O Caixão

A cidade amanheceu em polvorosa, rádios e sites noticiosos informavam sobre o caixão vazio que fora encontrado às margens do rio. As pessoas se perguntavam o que que havia acontecido. Quem deixara o caixão ali? Era uma brincadeira? Tudo levava a crer que sim. Por ser uma cidade pequena de uma estado pouco desenvolvido, as pessoas eram ferrenhamente católicas e supersticiosas, não brincavam com o sobrenatural. O caixão abandonado foi o principal tema de conversa nas rodas de amigos, bares, comércio, feira livre. Todos falavam nisso e contavam outras histórias de assombração tão comuns entre a população.

A tudo, Enzo ouvia e se divertia com a “brincadeira”. Entediado e filho de um comerciante muito rico, ele teve a ideia da piada. Sabia que ia causar muito alvoroço. Comprou o caixão por meio de dois amigos que guardaram segredo. Então, na madrugada, o depositou junto a margem do rio e esperou o resultado.

Mas a piada não agradou a todos, entidades ficaram aborrecidas com a troça às custas da morte.

Os dias se passaram e Enzo voltou a ficar entediado. Dessa vez, teve uma ideia mais original. Invadiria o cemitério e roubaria um crânio. Subornaria o coveiro, não devia ser difícil. Contou aos amigos, que não aprovaram a ideia. Também não quiseram acompanha-lo, pois chegaram à conclusão de que isso era demais, não deviam mexer com os mortos. Enzo fez pouco caso deles, zombou, xingou, duvidou da masculinidade dos dois, acusando-os de serem “frouxos”. Exigiu segredo, no que concordaram, e foi sozinho.

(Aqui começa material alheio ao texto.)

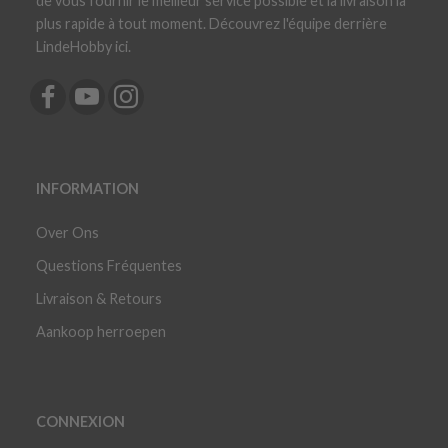
de vous fournir le meilleur service possible et la livraison la
plus rapide à tout moment. Découvrez l'équipe derrière
LindeHobby ici.
INFORMATION
Over Ons
Questions Fréquentes
Livraison & Retours
Aankoop herroepen
CONNEXION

Durante o dia ele esteve no principal cemitério da cidade, procurou por alguém que administrasse o local, mas não encontrou ninguém. Achou até melhor, assim economizaria. Decidiu-se a ir naquela noite. Violaria algum túmulo e levaria um crânio, não importava de quem tivesse sido. Iria deixa-lo às margens do rio novamente. E se divertiria com o medo das pessoas.

A noite chegou. Enzo foi até o cemitério. Rindo antecipadamente do medo das pessoas e dos seus amigos. Covardes. Ao pular o muro e dar dois passos, escutou algo atrás de si. Virou-se repentinamente já com uma mão poderosa agarrando o seu pescoço.

Enquanto seus olhos quase saiam das orbitas ante o medo, e já perdendo o fôlego, distinguiu algo inimaginável. Uma forma humanoide. Um homem, usando fraque e cartola. Na outra mão tinha uma bengala. No lugar do rosto, o crânio. Tratava-se de “Baron Samedi”, a entidade Vodu protetora dos cemitérios. Quem diria que isso existia.

- Você veio atrás de um crânio? Verá o meu! – Disse a entidade. – Saiba, não se brinca com os mortos. – Finalizou, ao tempo em que apertou com mais força o pescoço do Enzo, que nem pode gritar.

Na manhã seguinte, a cabeça do brincalhão foi encontrada no mesmo local onde o caixão aparecera dias antes. Foi um terror. A polícia foi chamada. Tentaria descobrir quem fizera isso ao filho de um dos cidadãos mais respeitados da cidade. É claro que o crime jamais seria solucionado.

Para os mais velhos, não restava dúvida de que Enzo fora punido pela brincadeira que ele, sem dúvidas fora ele, fizera dias antes. Ninguém jamais repetira algo assim novamente.